__Instructions to follow__: Each line of the entries below that holds "Adhes" is needed, copied in full.
/---
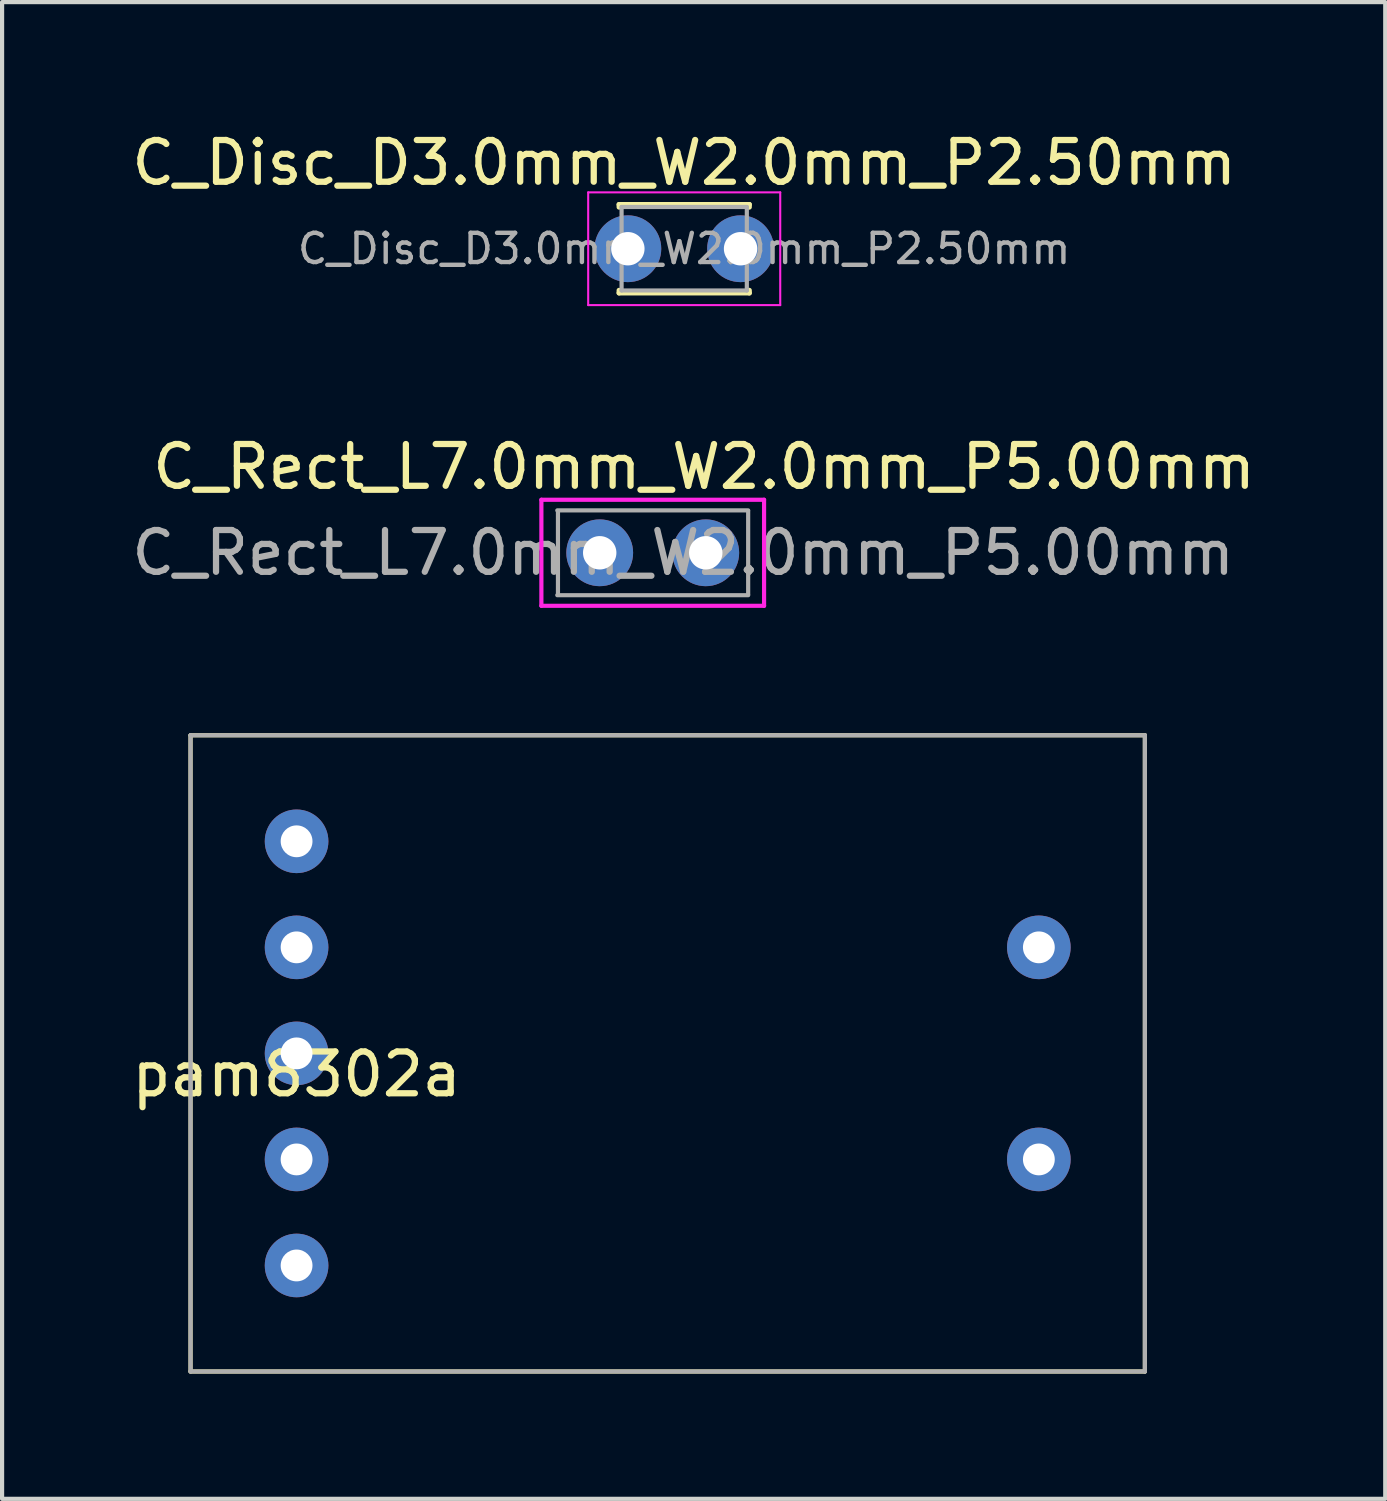
<source format=kicad_pcb>
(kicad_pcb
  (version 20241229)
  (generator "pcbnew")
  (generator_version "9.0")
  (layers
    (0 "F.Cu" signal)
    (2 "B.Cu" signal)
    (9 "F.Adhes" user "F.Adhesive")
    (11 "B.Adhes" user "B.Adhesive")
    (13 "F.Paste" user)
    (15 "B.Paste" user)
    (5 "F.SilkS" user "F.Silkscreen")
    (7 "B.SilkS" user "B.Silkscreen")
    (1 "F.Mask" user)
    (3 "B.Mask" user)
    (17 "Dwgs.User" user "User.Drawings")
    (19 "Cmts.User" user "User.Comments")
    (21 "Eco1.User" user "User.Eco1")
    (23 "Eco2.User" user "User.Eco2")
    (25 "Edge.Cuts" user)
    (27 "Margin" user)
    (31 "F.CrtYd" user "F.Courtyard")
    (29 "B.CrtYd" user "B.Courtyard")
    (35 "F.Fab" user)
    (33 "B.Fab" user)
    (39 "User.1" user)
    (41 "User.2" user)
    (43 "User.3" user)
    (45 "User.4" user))
  (footprint "C_Rect_L7.0mm_W2.0mm_P5.00mm"
    (layer "F.Cu")
    (at 11.315 10.191)
    (property "Reference" "C_Rect_L7.0mm_W2.0mm_P5.00mm" (at 2.5 -2.06 0) (layer "F.SilkS") (effects (font (size 1 1) (thickness 0.15))))
    (attr through_hole)
    (fp_line (start -1.016 -1.016) (end 3.556 -1.016) (stroke (width 0.1) (type solid)) (layer "B.Paste"))
    (fp_line (start -1.016 1.016) (end -1.016 -1.016) (stroke (width 0.1) (type solid)) (layer "B.Paste"))
    (fp_line (start 3.556 -1.016) (end 3.556 1.016) (stroke (width 0.1) (type solid)) (layer "B.Paste"))
    (fp_line (start 3.556 1.016) (end -1.016 1.016) (stroke (width 0.1) (type solid)) (layer "B.Paste"))
    (fp_line (start -1.397 -1.27) (end 3.937 -1.27) (stroke (width 0.1) (type solid)) (layer "F.CrtYd"))
    (fp_line (start -1.397 1.27) (end -1.397 -1.27) (stroke (width 0.1) (type solid)) (layer "F.CrtYd"))
    (fp_line (start 3.937 -1.27) (end 3.937 1.27) (stroke (width 0.1) (type solid)) (layer "F.CrtYd"))
    (fp_line (start 3.937 1.27) (end -1.397 1.27) (stroke (width 0.1) (type solid)) (layer "F.CrtYd"))
    (fp_line (start -1.016 -1.016) (end 3.556 -1.016) (stroke (width 0.1) (type solid)) (layer "F.Fab"))
    (fp_line (start -1 -1) (end -1 1) (stroke (width 0.1) (type solid)) (layer "F.Fab"))
    (fp_line (start 3.556 1) (end 3.556 -1) (stroke (width 0.1) (type solid)) (layer "F.Fab"))
    (fp_line (start 3.556 1.016) (end -1.016 1.016) (stroke (width 0.1) (type solid)) (layer "F.Fab"))
    (fp_text user "${REFERENCE}" (at 2 0 0) (layer "F.Fab") (effects (font (size 1 1) (thickness 0.15))))
    (pad "1" thru_hole circle (at 0 0) (size 1.6 1.6) (drill 0.8) (layers "*.Cu" "*.Mask"))
    (pad "2" thru_hole circle (at 2.54 0) (size 1.6 1.6) (drill 0.8) (layers "*.Cu" "*.Mask")))
  (footprint "C_Disc_D3.0mm_W2.0mm_P2.50mm"
    (layer "F.Cu")
    (at 12.089 2.908)
    (property "Reference" "C_Disc_D3.0mm_W2.0mm_P2.50mm" (at 1.25 -2.06 0) (layer "F.SilkS") (effects (font (size 1 1) (thickness 0.15))))
    (attr through_hole)
    (fp_line (start -0.31 -1.06) (end -0.31 -0.996) (stroke (width 0.12) (type solid)) (layer "F.SilkS"))
    (fp_line (start -0.31 -1.06) (end 2.81 -1.06) (stroke (width 0.12) (type solid)) (layer "F.SilkS"))
    (fp_line (start -0.31 0.996) (end -0.31 1.06) (stroke (width 0.12) (type solid)) (layer "F.SilkS"))
    (fp_line (start -0.31 1.06) (end 2.81 1.06) (stroke (width 0.12) (type solid)) (layer "F.SilkS"))
    (fp_line (start 2.81 -1.06) (end 2.81 -0.996) (stroke (width 0.12) (type solid)) (layer "F.SilkS"))
    (fp_line (start 2.81 0.996) (end 2.81 1.06) (stroke (width 0.12) (type solid)) (layer "F.SilkS"))
    (fp_line (start -1.05 -1.35) (end -1.05 1.35) (stroke (width 0.05) (type solid)) (layer "F.CrtYd"))
    (fp_line (start -1.05 1.35) (end 3.55 1.35) (stroke (width 0.05) (type solid)) (layer "F.CrtYd"))
    (fp_line (start 3.55 -1.35) (end -1.05 -1.35) (stroke (width 0.05) (type solid)) (layer "F.CrtYd"))
    (fp_line (start 3.55 1.35) (end 3.55 -1.35) (stroke (width 0.05) (type solid)) (layer "F.CrtYd"))
    (fp_line (start -0.25 -1) (end -0.25 1) (stroke (width 0.1) (type solid)) (layer "F.Fab"))
    (fp_line (start -0.25 1) (end 2.75 1) (stroke (width 0.1) (type solid)) (layer "F.Fab"))
    (fp_line (start 2.75 -1) (end -0.25 -1) (stroke (width 0.1) (type solid)) (layer "F.Fab"))
    (fp_line (start 2.75 1) (end 2.75 -1) (stroke (width 0.1) (type solid)) (layer "F.Fab"))
    (fp_text user "${REFERENCE}" (at 1.25 0 0) (layer "F.Fab") (effects (font (size 0.7 0.7) (thickness 0.105))))
    (pad "1" thru_hole circle (at -0.1 0) (size 1.6 1.6) (drill 0.8) (layers "*.Cu" "*.Mask"))
    (pad "2" thru_hole circle (at 2.6 0) (size 1.6 1.6) (drill 0.8) (layers "*.Cu" "*.Mask")))
  (footprint "pam8302a"
    (layer "F.Cu")
    (at 4.054 17.102)
    (property "Reference" "pam8302a" (at 0 5.58 0) (layer "F.SilkS") (effects (font (size 1 1) (thickness 0.15))))
    (attr through_hole)
    (fp_line (start -2.54 -2.54) (end 20.32 -2.54) (stroke (width 0.1) (type solid)) (layer "F.SilkS"))
    (fp_line (start -2.54 12.7) (end -2.54 -2.54) (stroke (width 0.1) (type solid)) (layer "F.SilkS"))
    (fp_line (start 20.32 -2.54) (end 20.32 12.7) (stroke (width 0.1) (type solid)) (layer "F.SilkS"))
    (fp_line (start 20.32 12.7) (end -2.54 12.7) (stroke (width 0.1) (type solid)) (layer "F.SilkS"))
    (fp_line (start -2.54 -2.54) (end -2.54 12.7) (stroke (width 0.1) (type solid)) (layer "F.Fab"))
    (fp_line (start -2.54 12.7) (end 20.32 12.7) (stroke (width 0.1) (type solid)) (layer "F.Fab"))
    (fp_line (start 20.32 -2.54) (end -2.54 -2.54) (stroke (width 0.1) (type solid)) (layer "F.Fab"))
    (fp_line (start 20.32 12.7) (end 20.32 -2.54) (stroke (width 0.1) (type solid)) (layer "F.Fab"))
    (pad "1" thru_hole circle (at 0 0) (size 1.524 1.524) (drill 0.762) (layers "*.Cu" "*.Mask"))
    (pad "2" thru_hole circle (at 0 2.54) (size 1.524 1.524) (drill 0.762) (layers "*.Cu" "*.Mask"))
    (pad "3" thru_hole circle (at 0 5.08) (size 1.524 1.524) (drill 0.762) (layers "*.Cu" "*.Mask"))
    (pad "4" thru_hole circle (at 0 7.62) (size 1.524 1.524) (drill 0.762) (layers "*.Cu" "*.Mask"))
    (pad "5" thru_hole circle (at 0 10.16) (size 1.524 1.524) (drill 0.762) (layers "*.Cu" "*.Mask"))
    (pad "6" thru_hole circle (at 17.78 2.54) (size 1.524 1.524) (drill 0.762) (layers "*.Cu" "*.Mask"))
    (pad "7" thru_hole circle (at 17.78 7.62) (size 1.524 1.524) (drill 0.762) (layers "*.Cu" "*.Mask")))
  (gr_rect
    (start -3 -3)
    (end 30.131 32.852)
    (stroke (width 0.1) (type default))
    (fill no)
    (layer "Edge.Cuts")))
</source>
\---
__Response area__:
    (9 "F.Adhes" user "F.Adhesive")
    (11 "B.Adhes" user "B.Adhesive")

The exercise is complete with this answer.